15.01.2004 - Journalist and human rights activist released on probation

Journalist and human rights activist Sergei Duvanov has been released on probation after being imprisoned since October 2002. Duvanov was freed on 15 January following a court ruling on 29 December allowing him to return to his home in Almaty and resume his job at the International Bureau of Human Rights.

Reporters Without Borders welcomes this easing of the journalist’s sentence but considers that his guilt has never been proved and that the verdict, against someone who constantly suffered harassment, had been political.

Duvanov, editor of the newsletter Human Rights in Kazakhastan and the world, published by the International Bureau, was serving a three-and-a-half-year jail sentence for alleged rape of a minor.

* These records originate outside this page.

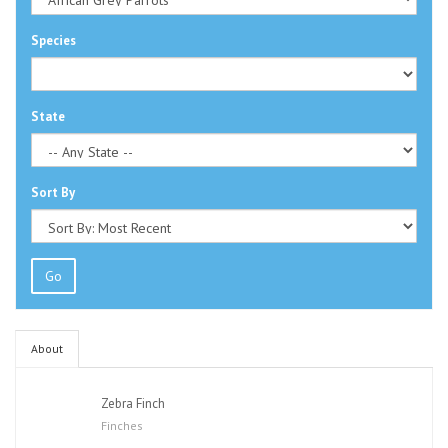
Species
State
Sort By
Go
About
Zebra Finch
Finches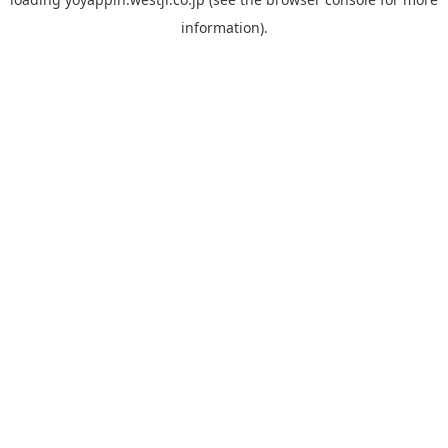
information).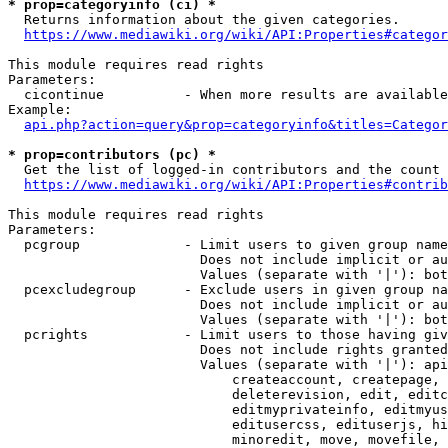
* prop=categoryinfo (ci) *
  Returns information about the given categories.

https://www.mediawiki.org/wiki/API:Properties#categor
This module requires read rights

Parameters:

  cicontinue          - When more results are available
Example:

api.php?action=query&prop=categoryinfo&titles=Categor
* prop=contributors (pc) *
  Get the list of logged-in contributors and the count 
https://www.mediawiki.org/wiki/API:Properties#contrib
This module requires read rights

Parameters:

  pcgroup             - Limit users to given group name
                        Does not include implicit or au
                        Values (separate with '|'): bot
  pcexcludegroup      - Exclude users in given group na
                        Does not include implicit or au
                        Values (separate with '|'): bot
  pcrights            - Limit users to those having giv
                        Does not include rights granted
                        Values (separate with '|'): api
                            createaccount, createpage, 
                            deleterevision, edit, editc
                            editmyprivateinfo, editmyus
                            editusercss, edituserjs, hi
                            minoredit, move, movefile, 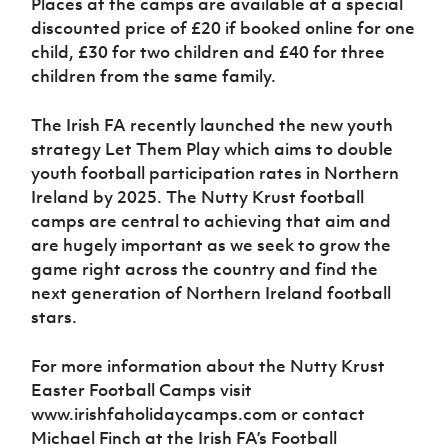
Places at the camps are available at a special
discounted price of £20 if booked online for one
child, £30 for two children and £40 for three
children from the same family.
The Irish FA recently launched the new youth
strategy Let Them Play which aims to double
youth football participation rates in Northern
Ireland by 2025. The Nutty Krust football
camps are central to achieving that aim and
are hugely important as we seek to grow the
game right across the country and find the
next generation of Northern Ireland football
stars.
For more information about the Nutty Krust
Easter Football Camps visit
www.irishfaholidaycamps.com or contact
Michael Finch at the Irish FA’s Football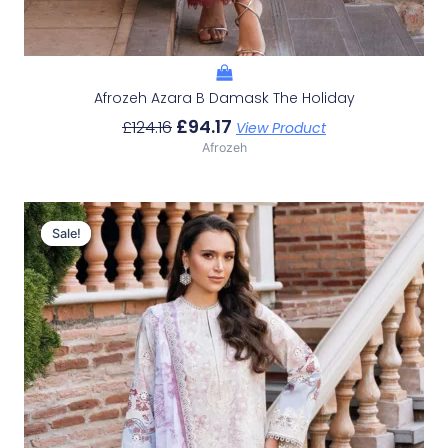
Afrozeh Azara B Damask The Holiday
£
94.17
£
124.16
View Product
Afrozeh
Original
Current
Price
Price
Sale!
Sale!
Was:
Is:
£124.16.
£94.17.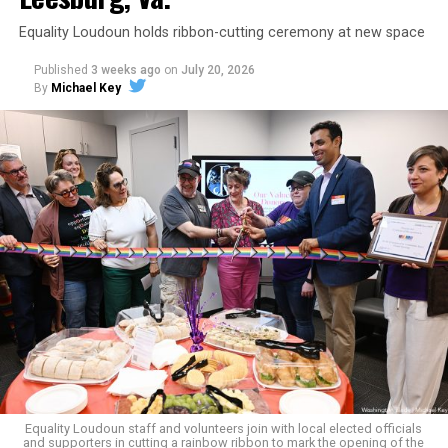
Equality Loudoun holds ribbon-cutting ceremony at new space
Published
3 weeks ago
on
July 20, 2026
By
Michael Key
The original ban was written into the state constitution
in 2006.
It has been hinted at in the past by Supreme Court
Judge Clarence Thomas that he would
consider
revisiting Obergefell v. Hodges
regarding contraception
and marriage rights for same-sex couples. He stated this
in his concurring opinion regarding the Dobbs v. Jackson
ruling, which allows for state-level abortion bans.
Equality Virginia Executive Director Narissa Rahaman
said removing the ban would bring the state’s
constitution in line with existing law.
Equality Loudoun staff and volunteers join with local elected officials
and supporters in cutting a rainbow ribbon to mark the opening of the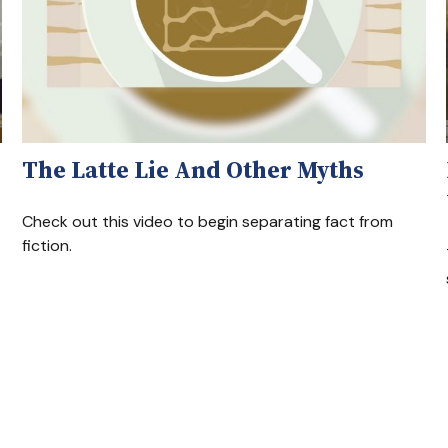
The Latte Lie And Other Myths
Check out this video to begin separating fact from
fiction.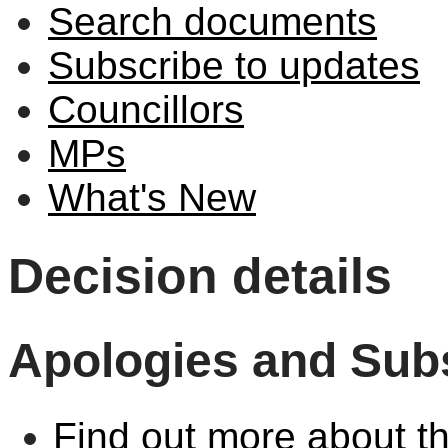
Search documents
Subscribe to updates
Councillors
MPs
What's New
Decision details
Apologies and Subs
Find out more about th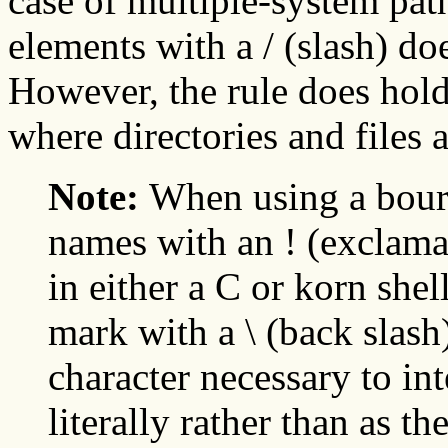
case of multiple-system path
elements with a / (slash) do
However, the rule does hold
where directories and files a
Note:
When using a bourn
names with an ! (exclam
in either a C or korn she
mark with a \ (back slash
character necessary to int
literally rather than as th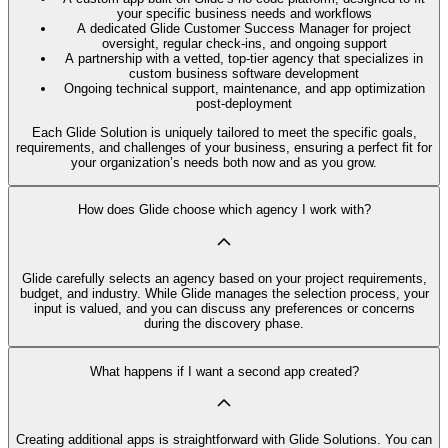
your specific business needs and workflows
A dedicated Glide Customer Success Manager for project
oversight, regular check-ins, and ongoing support
A partnership with a vetted, top-tier agency that specializes in
custom business software development
Ongoing technical support, maintenance, and app optimization
post-deployment
Each Glide Solution is uniquely tailored to meet the specific goals,
requirements, and challenges of your business, ensuring a perfect fit for
your organization’s needs both now and as you grow.
How does Glide choose which agency I work with?
Glide carefully selects an agency based on your project requirements,
budget, and industry. While Glide manages the selection process, your
input is valued, and you can discuss any preferences or concerns
during the discovery phase.
What happens if I want a second app created?
Creating additional apps is straightforward with Glide Solutions. You can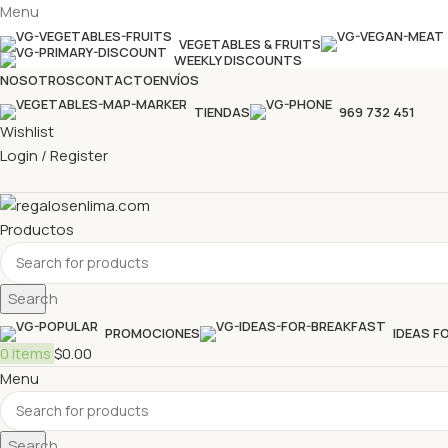
Menu
VEGETABLES & FRUITS
WEEKLY DISCOUNTS
NOSOTROS
CONTACTO
ENVÍOS
TIENDAS
969 732 451
Wishlist
Login / Register
Productos
Search
PROMOCIONES
IDEAS F
0
items
$
0.00
Menu
Search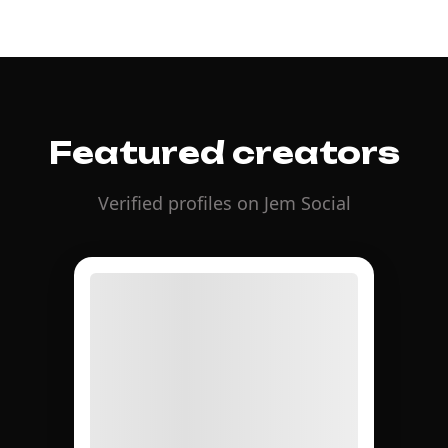
Featured creators
Verified profiles on Jem Social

He was arrested on 28 October 2002 and sentenced by an Almaty court on 28 January 2003 after an investigation and trial that were riddled with irregularities. The Organisation for Security and Co-operation in Europe (OSCE) which sent experts to the trial, reported that the rights of the defence had been violated and the journalist’s guilt had not been established.

Duvanov was held in the Zarechnoye penitential colony, near Almaty. His prison conditions deteriorated between July and September 2003: his notebooks and pens were confiscated; he stopped receiving parcels and letters from outside; his own letters did not arrive and he was unable to telephone, officially for technical reasons. On 5 September the prison authorities refused a member of his family the right to visit him.

The day after he was accused the journalist had been due to leave for the United States to present a report on democracy and human rights Kazakhstan. He was reputed to be one of the country’s most critical journalists towards the authorities. He frequently spoke out against harassment of the independent media and the opposition and is also still facing legal action for impugning the honour and dignity of President Nursultan Nazarbaïev. He was badly beaten up by thugs on 28 August 2002.